Wie Musiktherapie das Trauma lindert

Mehr als eine Million Menschen sind allein im vorigen Jahr aus Syrien und Afghanistan vor Krieg, Gewalt und Verfolgung nach Europa geflüchtet. Viele sind traumatisiert, wie kann man ihnen helfen?
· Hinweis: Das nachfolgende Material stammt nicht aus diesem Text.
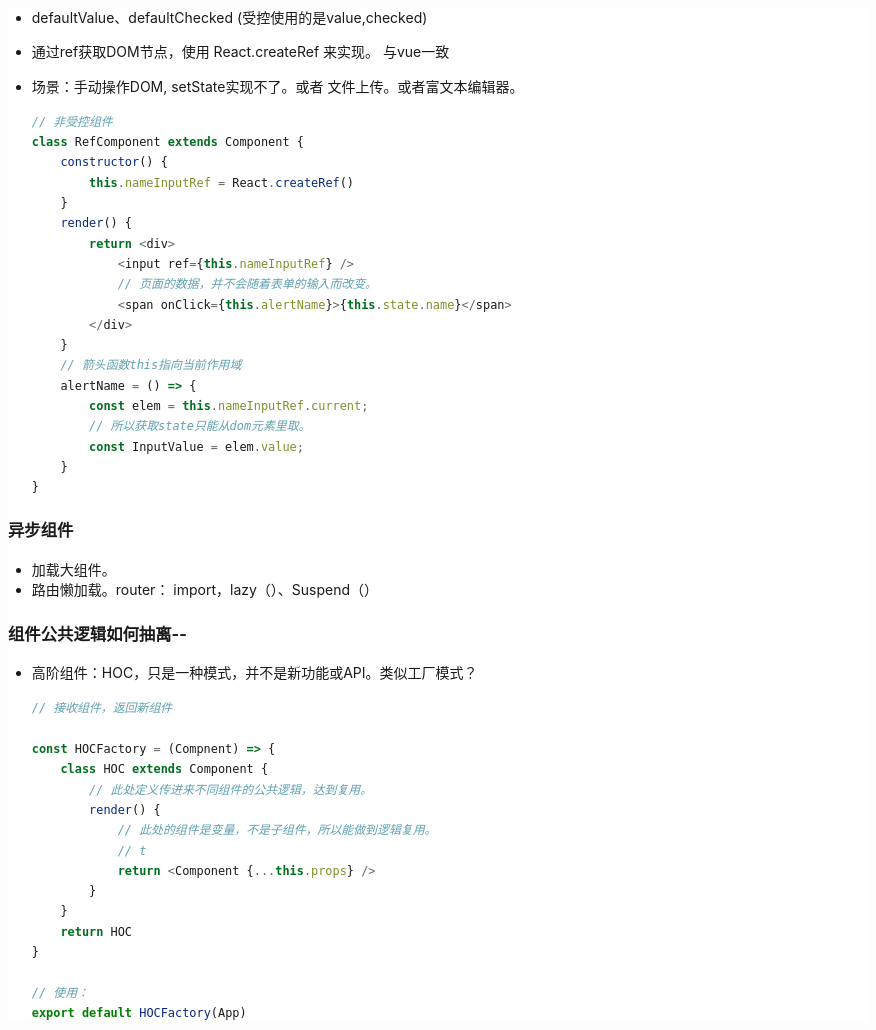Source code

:   * defaultValue、defaultChecked (受控使用的是value,checked)

  * 通过ref获取DOM节点，使用 React.createRef 来实现。 与vue一致

  * 场景：手动操作DOM, setState实现不了。或者 文件上传。或者富文本编辑器。

    ```js
    // 非受控组件
    class RefComponent extends Component {
        constructor() {
            this.nameInputRef = React.createRef()
        }
        render() {
            return <div>
                <input ref={this.nameInputRef} />
                // 页面的数据，并不会随着表单的输入而改变。
                <span onClick={this.alertName}>{this.state.name}</span> 
            </div>
        }
        // 箭头函数this指向当前作用域
        alertName = () => {
            const elem = this.nameInputRef.current;
            // 所以获取state只能从dom元素里取。
            const InputValue = elem.value;
        }
    }
    ```

### 异步组件
* 加载大组件。
* 路由懒加载。router： import，lazy（）、Suspend（）

```js

```

### 组件公共逻辑如何抽离--
* 高阶组件：HOC，只是一种模式，并不是新功能或API。类似工厂模式？

  ```js
  // 接收组件，返回新组件
  
  const HOCFactory = (Compnent) => {
      class HOC extends Component {
          // 此处定义传进来不同组件的公共逻辑，达到复用。
          render() {
              // 此处的组件是变量，不是子组件，所以能做到逻辑复用。
              // t
              return <Component {...this.props} />
          }
      }
      return HOC
  }
  
  // 使用：
  export default HOCFactory(App)
  ```
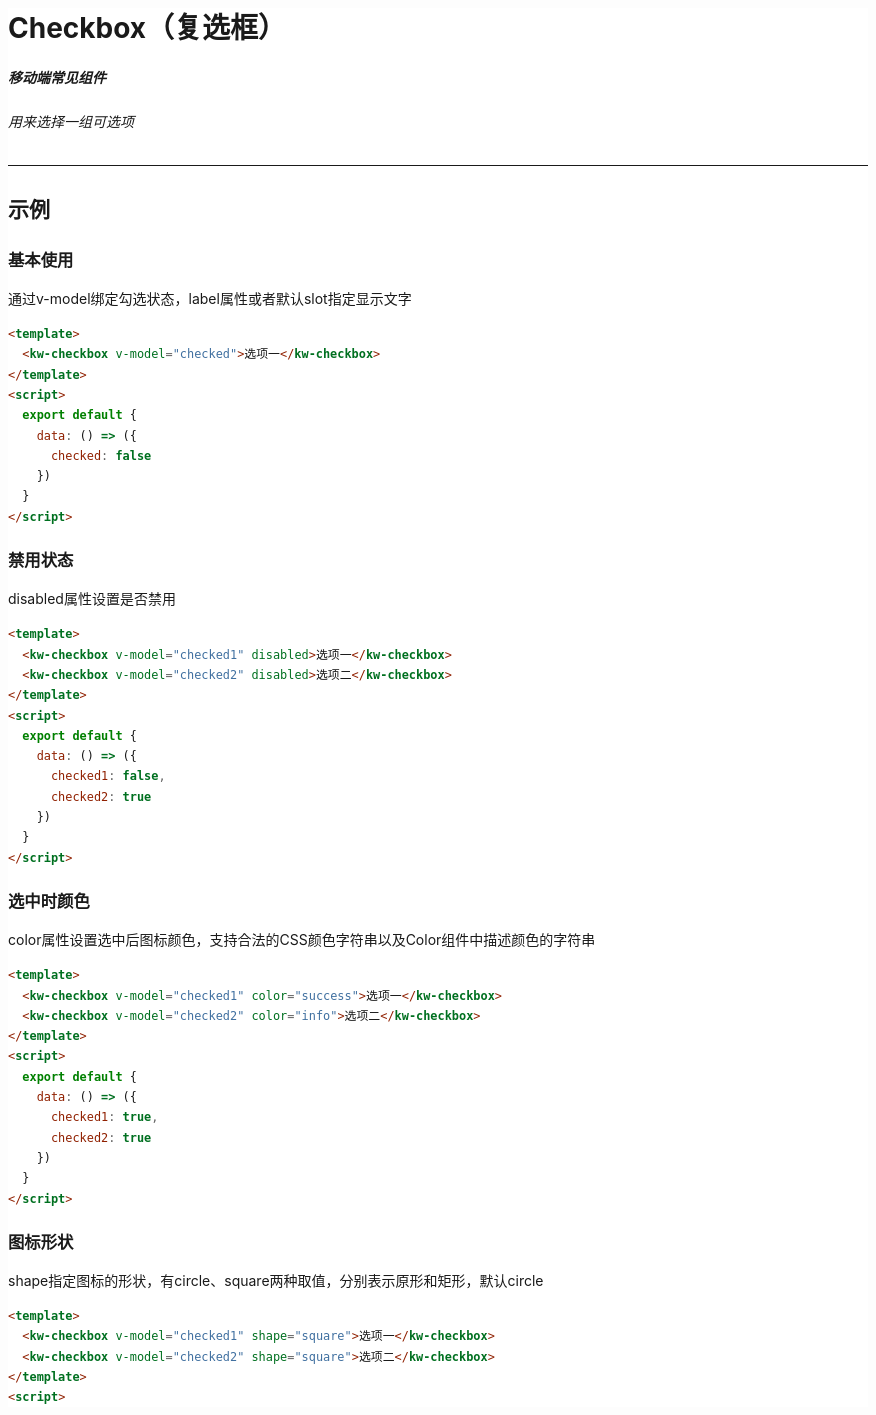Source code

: # Checkbox（复选框）
##### 移动端常见组件
###### 用来选择一组可选项
---
## 示例
### 基本使用
通过v-model绑定勾选状态，label属性或者默认slot指定显示文字
```html
<template>
  <kw-checkbox v-model="checked">选项一</kw-checkbox>
</template>
<script>
  export default {
    data: () => ({
      checked: false
    })
  }
</script>
```
### 禁用状态
disabled属性设置是否禁用
```html
<template>
  <kw-checkbox v-model="checked1" disabled>选项一</kw-checkbox>
  <kw-checkbox v-model="checked2" disabled>选项二</kw-checkbox>
</template>
<script>
  export default {
    data: () => ({
      checked1: false,
      checked2: true
    })
  }
</script>
```
### 选中时颜色
color属性设置选中后图标颜色，支持合法的CSS颜色字符串以及Color组件中描述颜色的字符串
```html
<template>
  <kw-checkbox v-model="checked1" color="success">选项一</kw-checkbox>
  <kw-checkbox v-model="checked2" color="info">选项二</kw-checkbox>
</template>
<script>
  export default {
    data: () => ({
      checked1: true,
      checked2: true
    })
  }
</script>
```
### 图标形状
shape指定图标的形状，有circle、square两种取值，分别表示原形和矩形，默认circle
```html
<template>
  <kw-checkbox v-model="checked1" shape="square">选项一</kw-checkbox>
  <kw-checkbox v-model="checked2" shape="square">选项二</kw-checkbox>
</template>
<script>
```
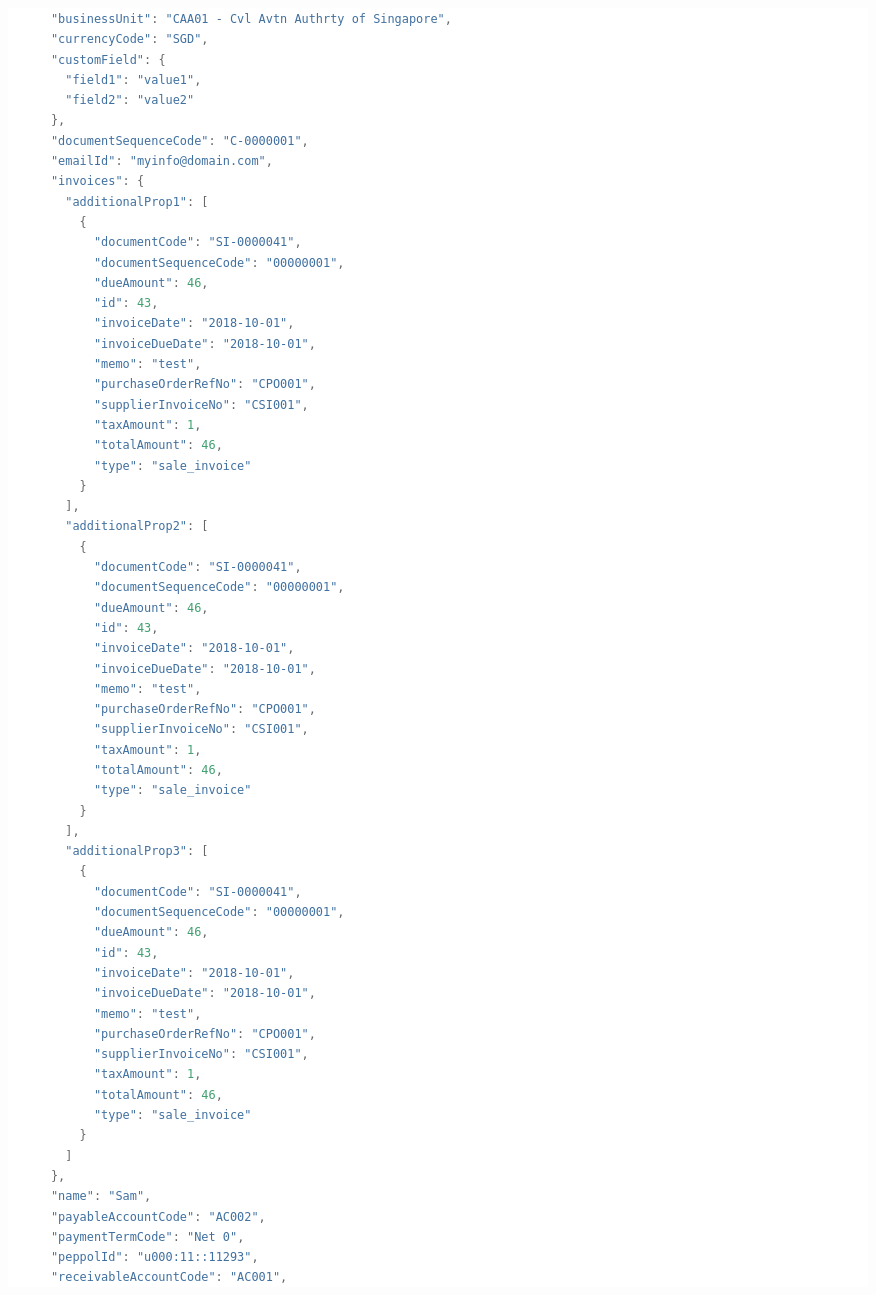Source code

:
 ```java
      "businessUnit": "CAA01 - Cvl Avtn Authrty of Singapore",
      "currencyCode": "SGD",
      "customField": {
        "field1": "value1",
        "field2": "value2"
      },
      "documentSequenceCode": "C-0000001",
      "emailId": "myinfo@domain.com",
      "invoices": {
        "additionalProp1": [
          {
            "documentCode": "SI-0000041",
            "documentSequenceCode": "00000001",
            "dueAmount": 46,
            "id": 43,
            "invoiceDate": "2018-10-01",
            "invoiceDueDate": "2018-10-01",
            "memo": "test",
            "purchaseOrderRefNo": "CPO001",
            "supplierInvoiceNo": "CSI001",
            "taxAmount": 1,
            "totalAmount": 46,
            "type": "sale_invoice"
          }
        ],
        "additionalProp2": [
          {
            "documentCode": "SI-0000041",
            "documentSequenceCode": "00000001",
            "dueAmount": 46,
            "id": 43,
            "invoiceDate": "2018-10-01",
            "invoiceDueDate": "2018-10-01",
            "memo": "test",
            "purchaseOrderRefNo": "CPO001",
            "supplierInvoiceNo": "CSI001",
            "taxAmount": 1,
            "totalAmount": 46,
            "type": "sale_invoice"
          }
        ],
        "additionalProp3": [
          {
            "documentCode": "SI-0000041",
            "documentSequenceCode": "00000001",
            "dueAmount": 46,
            "id": 43,
            "invoiceDate": "2018-10-01",
            "invoiceDueDate": "2018-10-01",
            "memo": "test",
            "purchaseOrderRefNo": "CPO001",
            "supplierInvoiceNo": "CSI001",
            "taxAmount": 1,
            "totalAmount": 46,
            "type": "sale_invoice"
          }
        ]
      },
      "name": "Sam",
      "payableAccountCode": "AC002",
      "paymentTermCode": "Net 0",
      "peppolId": "u000:11::11293",
      "receivableAccountCode": "AC001",
```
Etwa durch Musik - sie setzt dort an, wo die Sprache nicht weiterkommt.

Kinder greifen zuallererst immer zu den Lärmmachern: Gewittergeräusche, Donnern, Rauschen, Trommelschläge - das macht ihnen einfach Spaß, erzählt Thomas Stegemann vom Institut für Musiktherapie an der Universität für Musik und Darstellende Künste in Wien.

In der Therapie sind diese Instrumente vor allem wichtige Werkzeuge: „Damit kann man zum Beispiel Wut ausdrücken, man kann auch darstellen, wie sich Kopfschmerzen anfühlen“, erklärt der Psychiater.

Waldteufel, Thundertube oder Kokiriko: Lautsein als Therapie

Spielen öffnet die Seele

Die Musik ersetzt nicht nur Worte, sie unterstützt auch bei der herkömmlichen Gesprächstherapie. Wer einen Tisch voller Instrumente vor sich hat, der greift schnell zu und fängt an zu spielen - und wenn Kindern oder Erwachsene spielen, dann kommen sie in einen „Möglichkeitsraum“, wie es der Psychiater nennt. Wer spielt, der entflieht der Enge seiner Probleme und kann die Welt ein bisschen anders betrachten – der Patient öffnet sich.

Sendungshinweis

Über dieses Thema berichtet heute auch Wissen aktuell, 6.7.2016, 13.55 Uhr.

Zudem lenkt die Musik einfach ab: Gerade traumatisierte Menschen wie solche mit Fluchterfahrung kann das Spiel auch sehr erleichtern, weil es ihnen erlaubt einmal abzuschalten. Viele haben „Flashbacks“, sie erleben traumatische Ereignisse immer wieder neu, erklärt Stegemann. Sie können sich nicht von ihren Ängsten oder Problemen distanzieren: „Das heißt sie können überhaupt nicht runterkommen und sind in ständiger Alarmbereitschaft.“

Lärm und Harmonie

Es gibt allerdings bei der Musiktherapie nicht nur laute Instrumente. Die Sansula, eine Art Daumenklavier, zeichnet sich etwa durch besondere Harmonie aus. „Die Sansula hat einen ganz warmen Klang“, erklärt Stegemann. „Sie ist so gestimmt, dass man mit anderen Instrumenten auch gut dazu spielen kann“.

Sansula für schöne Melodien

Das soll ermöglichen, schnell und ohne große Vorkenntnisse gemeinsam mit anderen zu musizieren. Anders als bei der „Kunstmusik“ geht es dabei nicht um hohen Anspruch, der ja auch mit Druck verbunden ist, sondern darum, in einem Moment gemeinsam mit anderen etwas Schönes zu schaffen - das kann Menschen helfen sich verbunden zu fühlen, auch wenn sie vielleicht alleine und weit weg von zu Hause sind.

Erfolgserlebnis

Die Musiktherapeuten und Musiktherapeutinnen sorgen dafür, dass das Konzept auch in der Praxis funktioniert: Schwertkämpfen mit tönenden Röhren sind zum Beispiel bei Kindern sehr beliebt. Dabei wählen die Therapeuten „richtig“ tönende Röhren aus, damit aus dem Spielkampf schnell etwas Konstruktives entstehen kann. Kindern, die als verhaltensauffällig gelten, kann die Musiktherapie sogar helfen zu entdecken, dass sie auch positive Aufmerksamkeit erregen.

Rhythmus und Melodie: Ö1 probiert das spontane Zusammenspiel

Bei den geflohenen Kindern und Jugendlichen, mit denen Stegemann unter anderem in einem Pilotprojekt im Wiener Integrationshaus arbeitet, hat sich das schon öfter gezeigt. Oft reichen einfachste Instrumente aus, die man gleich bedienen kann - und plötzlich herrscht für ein paar Sekunden Harmonie. Und vielleicht sogar ein Moment Seelenruhe.